Image Description Extraction using Mistral's Pixtral API

VisionImage understanding+1

Image Description Extraction using Mistral's Pixtral API

In this notebook, we'll use the Mistral API to extract structured image descriptions in JSON format using the Pixtral-12b-2409 model. We'll send an image URL and prompt the model to return key elements with descriptions.

Prerequisites

Make sure you have an API key for the Mistral AI platform. We'll also show you how to load it from environment variables.

# Install the Mistral Python SDK
!pip install mistralai

Setup

We'll load the Mistral API key from environment variables and initialize the client. Make sure your API key is saved in your environment variables as MISTRAL_API_KEY.

%env MISTRAL_API_KEY=
import os
from mistralai import Mistral

# Load Mistral API key from environment variables
api_key = os.environ["MISTRAL_API_KEY"]

# Model specification
model = "pixtral-12b-2409"

# Initialize the Mistral client
client = Mistral(api_key=api_key)

Sending Image URL for Description

We'll prompt the model to describe the image by providing an image URL. The response will be returned in a structured JSON format with the key elements described.
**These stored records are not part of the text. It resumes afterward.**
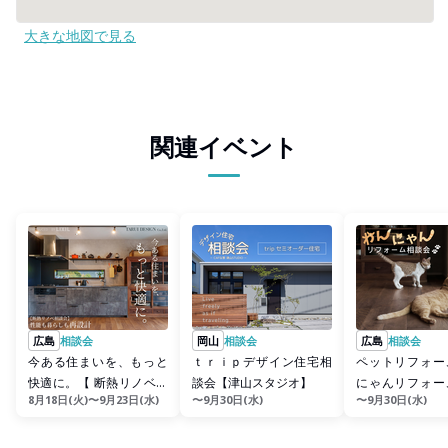
大きな地図で見る
関連イベント
広島
相談会
岡山
相談会
広島
相談会
今ある住まいを、もっと
ｔｒｉｐデザイン住宅相
ペットリフォー
快適に。【 断熱リノベー
談会【津山スタジオ】
にゃんリフォー
8月18日(火)〜9月23日(水)
〜9月30日(水)
〜9月30日(水)
ション相談会】
／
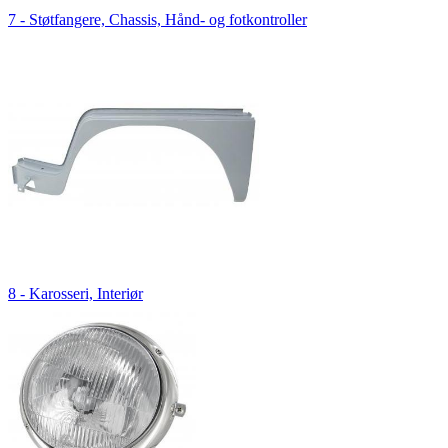
7 - Støtfangere, Chassis, Hånd- og fotkontroller
8 - Karosseri, Interiør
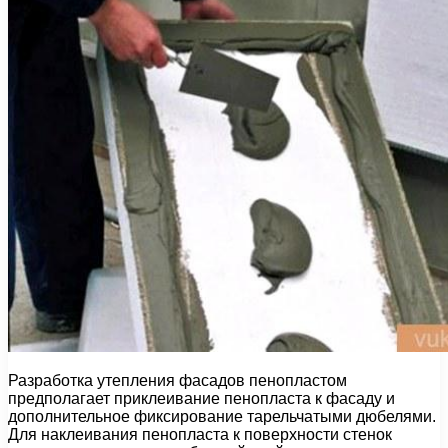
Разработка утепления фасадов пенопластом
предполагает приклеивание пенопласта к фасаду и
дополнительное фиксирование тарельчатыми дюбелями.
Для наклеивания пенопласта к поверхности стенок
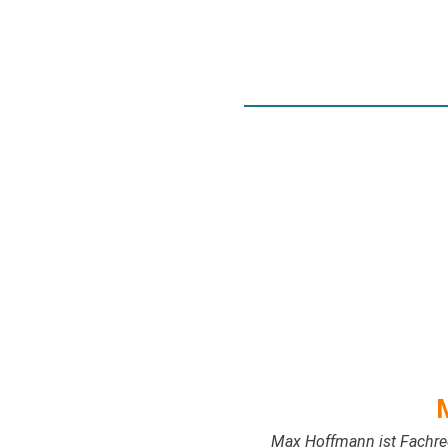
Max Hoffmann ist Fachred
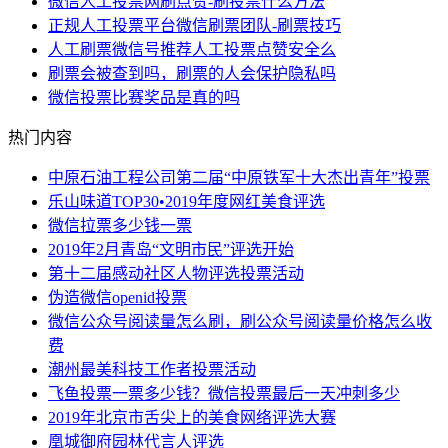
微信人工投票网刷点赞-刷投票什么方法
正规人工投票平台微信刷票团队-刷票技巧
人工刷票微信号推荐人工投票点赞安全么
刷票会被查到吗，刷票的人会保护隐私吗
微信投票比赛奖品是真的吗
热门内容
中原石油工程公司第二届“中原铁军十大杰出青年”投票
乐山味道TOP30•2019年度网红美食评选
微信拉票多少钱一票
2019年2月青岛“文明市民”评选开始
第十二届感动社区人物评选投票活动
伪造微信openid投票
微信公众号阅读量怎么刷，刷公众号阅读量价格怎么收
费
潮州最美科技工作者投票活动
飞鱼投票一票多少钱？微信投票最后一天冲刺多少
2019年北京市舌尖上的美食网络评选大赛
凰城御府园林代言人评选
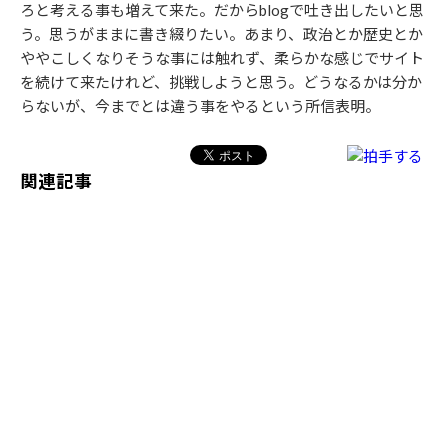
ろと考える事も増えて来た。だからblogで吐き出したいと思
う。思うがままに書き綴りたい。あまり、政治とか歴史とか
ややこしくなりそうな事には触れず、柔らかな感じでサイト
を続けて来たけれど、挑戦しようと思う。どうなるかは分か
らないが、今までとは違う事をやるという所信表明。
関連記事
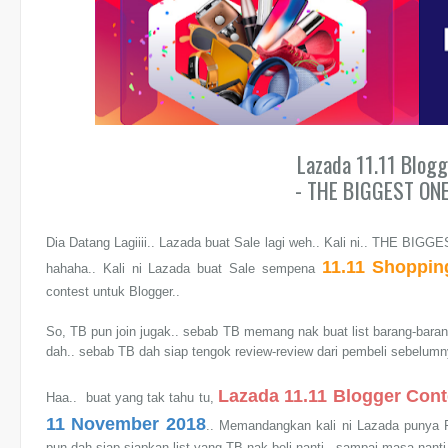
Lazada 11.11 Blog
- THE BIGGEST ONE
Dia Datang Lagiiii.. Lazada buat Sale lagi weh.. Kali ni.. THE BI
11.11 Shoppin
hahaha.. Kali ni Lazada buat Sale sempena
contest untuk Blogger..
So, TB pun join jugak.. sebab TB memang nak buat list barang-barang 
dah.. sebab TB dah siap tengok review-review dari pembeli sebelumn
Lazada 11.11 Blogger Con
Haa.. buat yang tak tahu tu,
11 November 2018
.. Memandangkan kali ni Lazada punya 
pun dah siap-siapkan list yang TB nak beli nanti.. sampai masa nanti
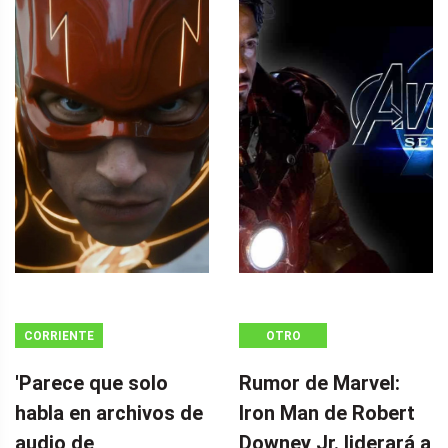
CORRIENTE
OTRO
CONTINUA
'Parece que solo
Rumor de Marvel:
habla en archivos de
Iron Man de Robert
audio de
Downey Jr. liderará a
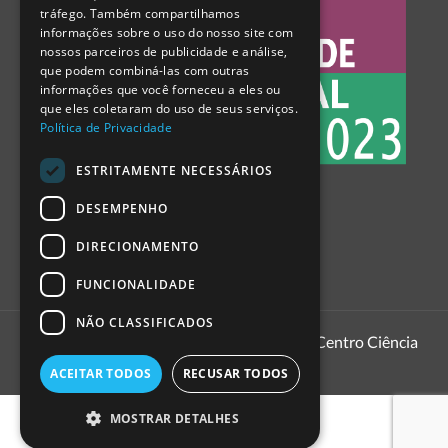
tráfego. Também compartilhamos
SPANISH
informações sobre o uso do nosso site com
nossos parceiros de publicidade e análise,
que podem combiná-las com outras
informações que você forneceu a eles ou
que eles coletaram do uso de seus serviços.
Política de Privacidade
ESTRITAMENTE NECESSÁRIOS
DESEMPENHO
DIRECIONAMENTO
FUNCIONALIDADE
NÃO CLASSIFICADOS
1999 - 2026
Pavilhão do Conhecimento | Centro Ciência
Viva
ACEITAR TODOS
RECUSAR TODOS
MOSTRAR DETALHES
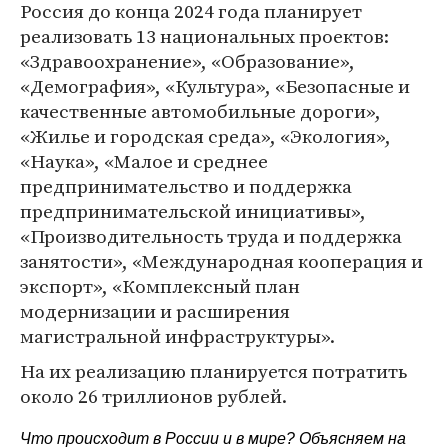
Россия до конца 2024 года планирует
реализовать 13 национальных проектов:
«Здравоохранение», «Образование»,
«Демография», «Культура», «Безопасные и
качественные автомобильные дороги»,
«Жилье и городская среда», «Экология»,
«Наука», «Малое и среднее
предпринимательство и поддержка
предпринимательской инициативы»,
«Производительность труда и поддержка
занятости», «Международная кооперация и
экспорт», «Комплексный план
модернизации и расширения
магистральной инфраструктуры».
На их реализацию планируется потратить
около 26 триллионов рублей.
Что происходит в России и в мире? Объясняем на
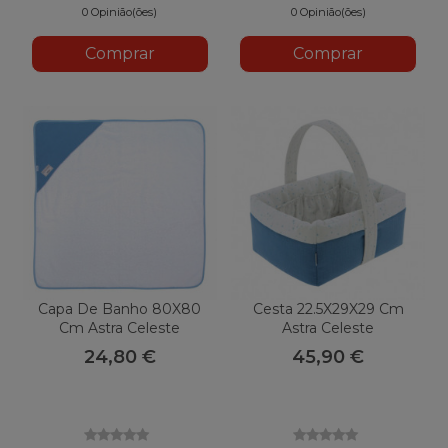
0 Opinião(ões)
0 Opinião(ões)
Comprar
Comprar
Capa De Banho 80X80
Cesta 22.5X29X29 Cm
Cm Astra Celeste
Astra Celeste
24,80 €
45,90 €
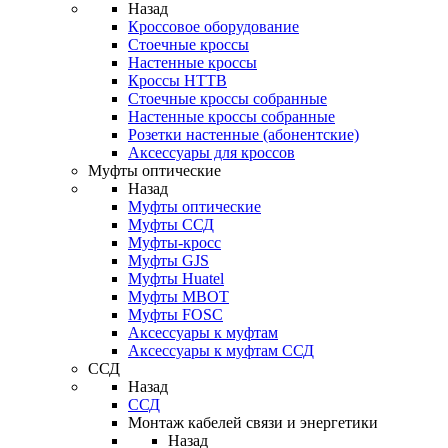
Назад
Кроссовое оборудование
Стоечные кроссы
Настенные кроссы
Кроссы HTTB
Стоечные кроссы собранные
Настенные кроссы собранные
Розетки настенные (абонентские)
Аксессуары для кроссов
Муфты оптические
Назад
Муфты оптические
Муфты ССД
Муфты-кросс
Муфты GJS
Муфты Huatel
Муфты МВОТ
Муфты FOSC
Аксессуары к муфтам
Аксессуары к муфтам ССД
ССД
Назад
ССД
Монтаж кабелей связи и энергетики
Назад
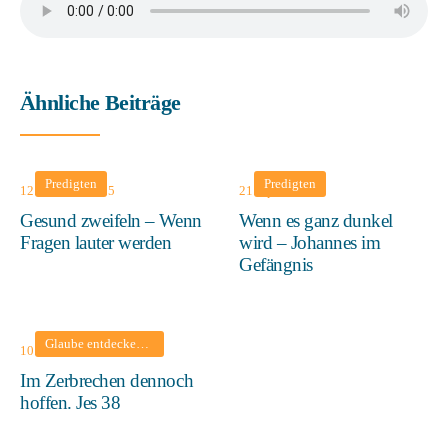
Ähnliche Beiträge
Predigten
Predigten
12. Oktober 2025
21. April 2024
Gesund zweifeln – Wenn
Wenn es ganz dunkel
Fragen lauter werden
wird – Johannes im
Gefängnis
Glaube entdecken
•
Lebensfreude gewinnen
•
Leid tragen und überwinden
10. Oktober 2021
Im Zerbrechen dennoch
hoffen. Jes 38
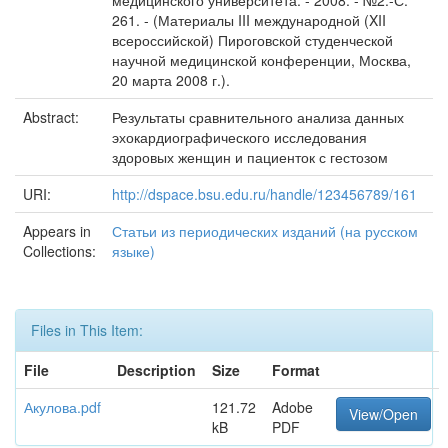
медицинского университета. - 2008. - №2.-С.
261. - (Материалы III международной (XII
всероссийской) Пироговской студенческой
научной медицинской конференции, Москва,
20 марта 2008 г.).
Abstract:
Результаты сравнительного анализа данных
эхокардиографического исследования
здоровых женщин и пациенток с гестозом
URI:
http://dspace.bsu.edu.ru/handle/123456789/161
Appears in
Статьи из периодических изданий (на русском
Collections:
языке)
Files in This Item:
File
Description
Size
Format
Акулова.pdf
121.72
Adobe
View/Open
kB
PDF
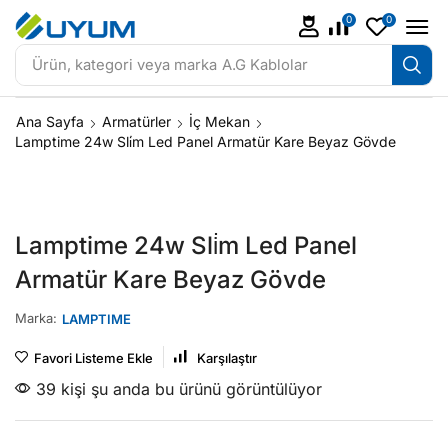
0
0
Ürün, kategori veya marka
A.G Kablolar
Ana Sayfa
Armatürler
İç Mekan
Lamptime 24w Sli̇m Led Panel Armatür Kare Beyaz Gövde
Lamptime 24w Sli̇m Led Panel
Armatür Kare Beyaz Gövde
Marka:
LAMPTIME
Favori Listeme Ekle
Karşılaştır
39 kişi şu anda bu ürünü görüntülüyor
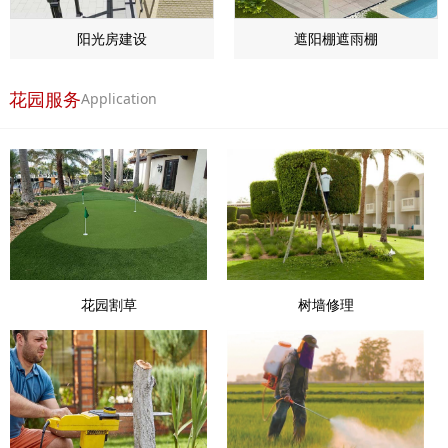
阳光房建设
遮阳棚遮雨棚
花园服务
Application
花园割草
树墙修理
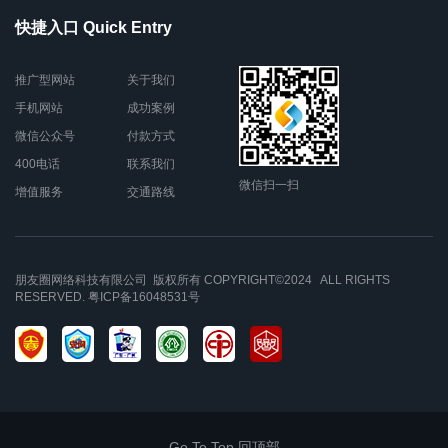
快捷入口 Quick Entry
推广型网站
关于我们
手机网站
成功案例
微信公众号
付款方式
400电话
联系我们
微信扫一扫
增值服务
交通路线
朋友圈网络科技有限公司 版权所有 COPYRIGHT©2024 ALL RIGHTS
RESERVED.
粤ICP备16048531号
Go To Top 回顶部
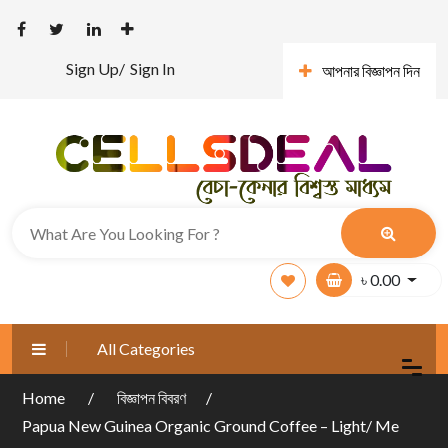
Sign Up/
Sign In
আপনার বিজ্ঞাপন দিন
৳
0.00
All Categories
Home
বিজ্ঞাপন বিবরণ
Papua New Guinea Organic Ground Coffee – Light/ Me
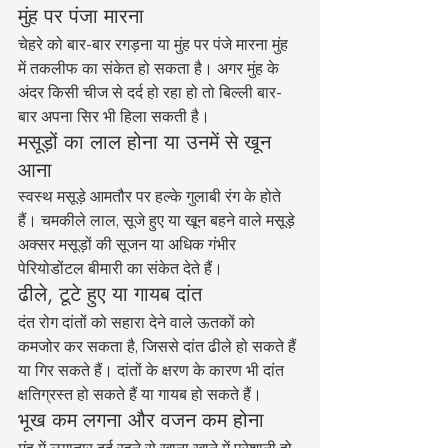
मुंह पर पंजा मारना
चेहरे को बार-बार रगड़ना या मुंह पर पंजे मारना मुंह 
में तकलीफ का संकेत हो सकता है। अगर मुंह के 
अंदर किसी चीज से दर्द हो रहा हो तो बिल्ली बार-
बार अपना सिर भी हिला सकती है।
मसूड़ों का लाल होना या उनमें से खून 
आना
स्वस्थ मसूड़े आमतौर पर हल्के गुलाबी रंग के होते 
हैं। चमकीले लाल, सूजे हुए या खून बहने वाले मसूड़े 
अक्सर मसूड़ों की सूजन या अधिक गंभीर 
पेरियोडोंटल बीमारी का संकेत देते हैं।
ढीले, टूटे हुए या गायब दांत
दंत रोग दांतों को सहारा देने वाले ऊतकों को 
कमजोर कर सकता है, जिससे दांत ढीले हो सकते हैं 
या गिर सकते हैं। दांतों के क्षरण के कारण भी दांत 
क्षतिग्रस्त हो सकते हैं या गायब हो सकते हैं।
भूख कम लगना और वजन कम होना
मुंह में लगातार दर्द रहने से खाना खाने में परेशानी हो 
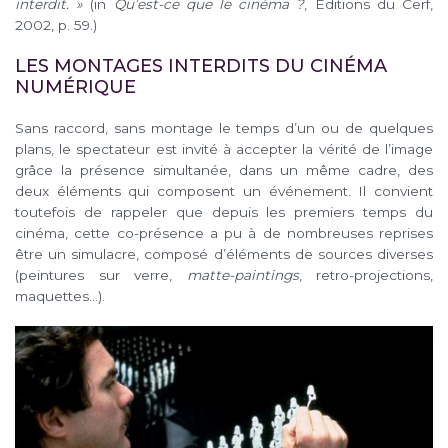
interdit.
»
(in
Qu’est-ce que le cinéma ?
, Éditions du Cerf,
2002, p. 59.)
LES MONTAGES INTERDITS DU CINÉMA
NUMÉRIQUE
Sans raccord, sans montage le temps d’un ou de quelques
plans, le spectateur est invité à accepter la vérité de l’image
grâce la présence simultanée, dans un même cadre, des
deux éléments qui composent un événement. Il convient
toutefois de rappeler que depuis les premiers temps du
cinéma, cette co-présence a pu à de nombreuses reprises
être un simulacre, composé d’éléments de sources diverses
(peintures sur verre,
matte-paintings
, retro-projections,
maquettes…).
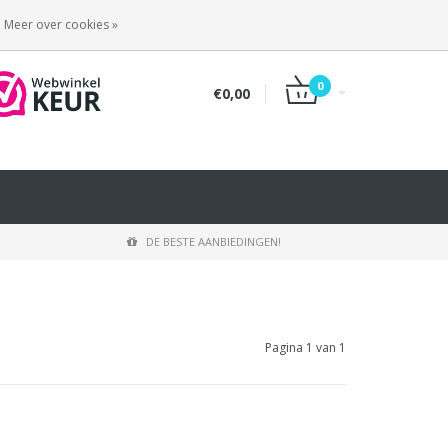
INLOGGEN
REGISTREREN
Meer over cookies »
0
€0,00
DE BESTE AANBIEDINGEN!
Pagina 1 van 1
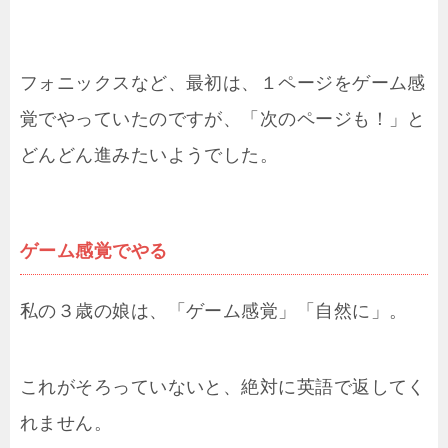
フォニックスなど、最初は、１ページをゲーム感
覚でやっていたのですが、「次のページも！」と
どんどん進みたいようでした。
ゲーム感覚でやる
私の３歳の娘は、「ゲーム感覚」「自然に」。
これがそろっていないと、絶対に英語で返してく
れません。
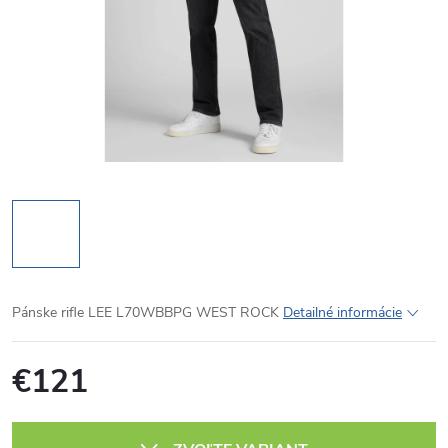
Pánske rifle LEE L70WBBPG WEST ROCK
Detailné informácie
€121
Jednotková
cena:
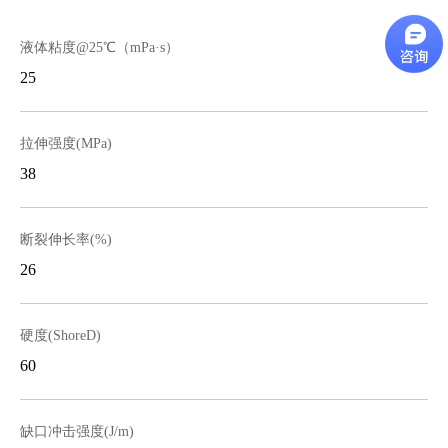
液体粘度@25℃（mPa·s）
25
拉伸强度(MPa)
38
断裂伸长率(%)
26
硬度(ShoreD)
60
缺口冲击强度(J/m)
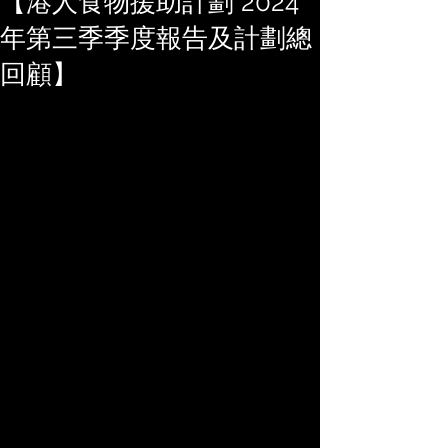
【港人食物援助計劃 2024
年第三季季度報告及計劃總
回顧】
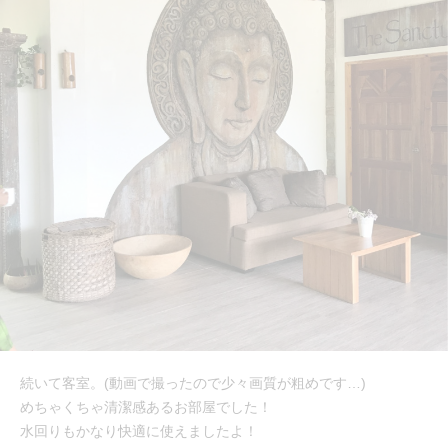
続いて客室。(動画で撮ったので少々画質が粗めです…)
めちゃくちゃ清潔感あるお部屋でした！
水回りもかなり快適に使えましたよ！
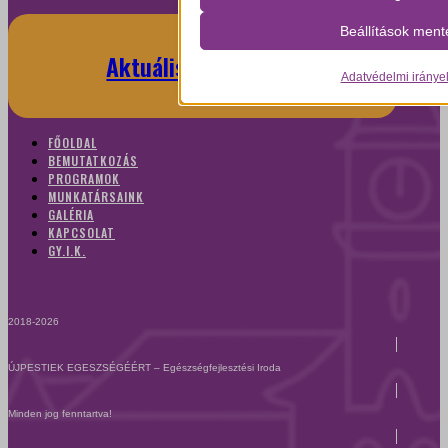
wp-settings-*
Beállítások ment
wp-settings-time-*
Aktuális programok
Adatvédelmi iránye
mhcookie
FŐOLDAL
BEMUTATKOZÁS
PROGRAMOK
MUNKATÁRSAINK
GALÉRIA
KAPCSOLAT
GY.I.K.
2018-2026
ÚJPESTIEK EGESZSÉGÉÉRT – Egészségfejlesztési Iroda
Minden jog fenntartva!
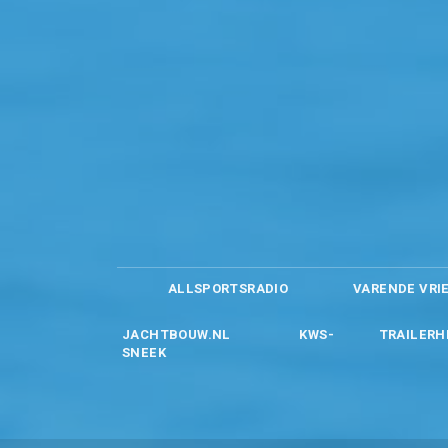
ALLSPORTSRADIO
VARENDE VRI
JACHTBOUW.NL
KWS-
TRAILERH
SNEEK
# Define the messages for the chat API
messages = [
    {
        "role": "system",
        "content": "Return the answer in a JSON object with the next structure: "
                   "{\"elements\": [{\"element\": \"some name of element1\", "
                   "\"description\": \"some description of element 1\"}, "
                   "{\"element\": \"some name of element2\", \"description\": "
                   "\"some description of element 2\"}]}"
    },
    {
        "role": "user",
        "content": "Describe the image"
    },
    {
        "role": "user",
        "content": [
            {
                "type": "image_url",
                "image_url": "https://tripfixers.com/wp-content/uploads/2019/11/eiffel-tower-with-snow.jpeg"
            }
        ]
    }
]

# Call the Mistral API to complete the chat
chat_response = client.chat.complete(
    model=model,
    messages=messages,
    response_format={
        "type": "json_object",
    }
)

# Get the content of the response
content = chat_response.choices[0].message.content

# Output the raw JSON response
print(content)

Parsing the JSON Response

We'll now parse the JSON response from the API and print the elements and their corresponding descriptions.

import json

# Parse the JSON content
json_object = json.loads(content)
elements = json_object["elements"]

# Print each element and its description
for element in elements:
    print("Element:", element["element"])
    print("Description:", element["description"])
    print()

Conclusion

In this notebook, we used the Mistral Pixtral model to describe an image by sending an image URL and receiving a structured JSON response. The descriptions provided by the model offer insights into the key elements of the image.